Прах (Фролов, Варго) - страница 39

«Они мертвые!» – стучит в висках, и Илья осторожно трогает Петра Алексеевича за руку. Его кожа холодная, словно лед, но он все равно хрипло дышит, и его обвислая грудь вздымается в такт дыханию.

Скрипит дверь, Илья с тревогой поворачивает голову.

Лида.

Торжественно держа в руках поблескивающий серебром поднос с высокой крышкой, она бесшумно проходит к столу, мило улыбаясь.

«Главное блюдо», – беззвучно шепчут ее красивые вишневые губы.

– Я не хочу есть, – бормочет Илья. По какой-то неизъяснимой причине он совершенно не желает знать, что находится под крышкой.

Лида ставит поднос на стол, и он со страхом замечает, как вибрирует и дрожит крышка. Словно внутри… внутри что-то (или кто-то) есть.

Что-то живое.

«Унеси это», – хочет сказать Илья, но девушка, загадочно улыбаясь, уже снимает крышку.

К глотке мужчины подскакивает теплый ком.

На подносе лежит темно-синий шар.

Чертов шар из папье-маше, неуклюжий и покрытый вмятинами, словно дети им уже успели поиграть в футбол.

И этот шар пульсировал, сжимаясь и раздуваясь, напоминая гротескно-уродливое сердце.
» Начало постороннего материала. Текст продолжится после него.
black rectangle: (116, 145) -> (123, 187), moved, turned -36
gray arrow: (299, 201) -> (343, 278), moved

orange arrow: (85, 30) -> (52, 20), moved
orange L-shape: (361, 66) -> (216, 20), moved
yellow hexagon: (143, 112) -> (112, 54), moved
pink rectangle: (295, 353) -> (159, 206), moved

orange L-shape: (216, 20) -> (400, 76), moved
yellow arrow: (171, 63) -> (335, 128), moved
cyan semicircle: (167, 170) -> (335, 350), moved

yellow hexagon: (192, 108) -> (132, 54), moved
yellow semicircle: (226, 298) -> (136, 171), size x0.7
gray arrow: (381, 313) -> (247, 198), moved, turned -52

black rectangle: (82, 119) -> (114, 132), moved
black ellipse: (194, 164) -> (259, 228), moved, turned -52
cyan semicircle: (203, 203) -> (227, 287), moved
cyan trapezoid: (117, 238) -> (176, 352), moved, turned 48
Внутри что-то шуршало и попискивало.

– Там крыса? – дрогнувшим голосом спросил Илья, отодвигаясь от страшного «блюда».

– Приятного аппетита, – хрипло говорит Лида, и он, цепенея, медленно поднимает глаза.

Никакой Лиды нет и в помине, перед ним та самая сгорбленная трясущаяся старуха в замызганном тряпье.

Нацелив на Илью кривой палец с обломанным ногтем, она гневно выдыхает:

– Ты обманул меня.

Илья отчаянно мотает головой. Преисполненный суеверным ужасом, он видит, как стремительно меняется окружающий мир – громадный стол, накрытый белоснежной скатерью, превращается в грязное, залитое липкой дрянью расшатанное убожество. Вместо бесчисленных мисок-тарелок-ваз, доверху наполненных изысканными закусками, – черствые, как подошвы кирзачей, лепешки и скрюченные рыбины, высушенные до окаменелости. Быстро темнеет – источником света теперь становится несколько свечей. Здоровенной люстры из хрусталя нет, как нет и дивана – Илья сидит на драном матрасе, провонявшем мочой, а с облупившегося потолка в серых разводах торчит кусок провода, замотанный изолентой. Только сейчас он замечает, что на нем арестантская роба, а из пробитого плеча все еще сочится горячая кровь.

Он снова у старухи. В той самой халупе с дырявым целлофаном вместо окон.

Королева и Бориса тоже нет – то, что он принимал за мужчин, оказывается всего-навсего блеклыми тенями, которые быстро растворились на обшарпанной стене.

– Я не виноват, – испуганно блеет он.

Старуха кудахчет безумным смехом, а шар неожиданно выкатывается с подноса и, огибая лепешки с воблой, неторопливо катится по столу.